Rosa Menkman was born in Arnhem on April 3rd 1983. Menkman is known for being a Dutch theorist and a curator, but is mots recognizable for being a visual artist that specializes in glitch art. She graduated from the University of Amsterdam with two Masters, a Master of Fine Arts and a Research Master of Arts. Jodi, who are a Belgian-Dutch artist duo, is one of Rosa Menkman’s biggest influences. Their goal is to exploit the weaknesses in digital technology in their art projects. Rosa Menkman actually wrote a master thesis about one of Jodi’s works called, UNTITLED GAME, an artistic mod of the computer game called Quake. In October of 2009, she went back to school to get her Ph.D. at Goldsmiths College in London.
After completing her master thesis, Rosa Menkman decided to explore artists who use fluxes and faults in computer software as the foundation for visual work. At the time, anomalies in music based on software errors were already described as “glitch music.” Menkman decided to broaden the horizons of the artistic concept of “glitch” and applied the term to visual arts as well.
Menkman describes the historical backgrounds of glitch art in many of her works. The “glitch method,” had already transpired in celluloid by filmmaker Len Lye, in the digital art copy of Cory Arcangel and in the video art of Nam June Paik, according to Menkman.
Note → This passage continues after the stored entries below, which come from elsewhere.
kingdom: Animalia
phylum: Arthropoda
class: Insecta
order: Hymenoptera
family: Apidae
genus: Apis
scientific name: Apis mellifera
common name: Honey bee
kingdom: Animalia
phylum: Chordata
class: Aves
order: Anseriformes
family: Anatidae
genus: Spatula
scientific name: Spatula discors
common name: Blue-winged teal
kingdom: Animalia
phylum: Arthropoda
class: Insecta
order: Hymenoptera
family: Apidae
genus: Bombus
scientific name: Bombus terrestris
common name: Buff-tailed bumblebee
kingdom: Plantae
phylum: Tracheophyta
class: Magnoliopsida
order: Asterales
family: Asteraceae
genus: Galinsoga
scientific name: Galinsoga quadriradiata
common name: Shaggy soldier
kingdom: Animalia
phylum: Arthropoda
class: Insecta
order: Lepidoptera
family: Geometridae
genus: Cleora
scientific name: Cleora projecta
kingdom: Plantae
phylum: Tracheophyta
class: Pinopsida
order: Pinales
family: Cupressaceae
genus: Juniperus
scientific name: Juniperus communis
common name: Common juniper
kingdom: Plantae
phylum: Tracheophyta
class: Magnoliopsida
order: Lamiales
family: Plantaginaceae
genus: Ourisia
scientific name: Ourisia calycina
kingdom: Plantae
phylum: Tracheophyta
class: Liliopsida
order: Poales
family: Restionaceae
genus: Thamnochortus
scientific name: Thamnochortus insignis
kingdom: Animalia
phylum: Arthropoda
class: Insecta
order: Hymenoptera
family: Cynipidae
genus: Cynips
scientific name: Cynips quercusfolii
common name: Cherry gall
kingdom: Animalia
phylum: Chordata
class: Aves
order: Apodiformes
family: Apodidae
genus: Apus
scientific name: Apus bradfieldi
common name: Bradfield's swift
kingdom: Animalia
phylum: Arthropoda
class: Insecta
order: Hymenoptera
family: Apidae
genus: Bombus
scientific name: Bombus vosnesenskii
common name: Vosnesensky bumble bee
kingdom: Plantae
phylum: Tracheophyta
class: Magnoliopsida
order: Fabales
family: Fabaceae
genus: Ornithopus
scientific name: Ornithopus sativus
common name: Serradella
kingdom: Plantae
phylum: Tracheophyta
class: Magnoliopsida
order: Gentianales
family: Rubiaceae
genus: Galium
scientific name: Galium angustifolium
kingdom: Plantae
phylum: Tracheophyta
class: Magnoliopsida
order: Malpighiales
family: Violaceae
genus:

Menkman is often referred to as a glitch theorist in many academic publications.
Rosa Menkman’s research about the glitch art genera was published as a book entitled The Glitch Moment(um), in 2011 at the University of Amsterdam, by the Institute of Network Cultures. Also, in 2011, Menkman wrote the Glitch Manifesto. Virtueel Platform, the sector institute for e-culture in the Netherlands, awarded Glitch Manifesto as “best practice”.
Rosa Menkman’s drive behind her work is the simple fact that every technology acquires its own inherit accidents. Most of the visual art that Menkman makes are the product of glitches, compressions, feedback and other forums of noise. Instead of perceiving these accidents as a negative experience, Menkman emphasizes their positive consequences.
Menkman unifies her abstract pieces within a grand theory of artifacts, by conjoining both her academic and as well as her practical background. Besides her construction of the recognized Vernacular of File Formats, within her standing work, she also creates work in her acousmatic videoscapes. Her main goal in these videoscapes is to associate both sound and video artifacts conceptually, technically and sometimes narratively.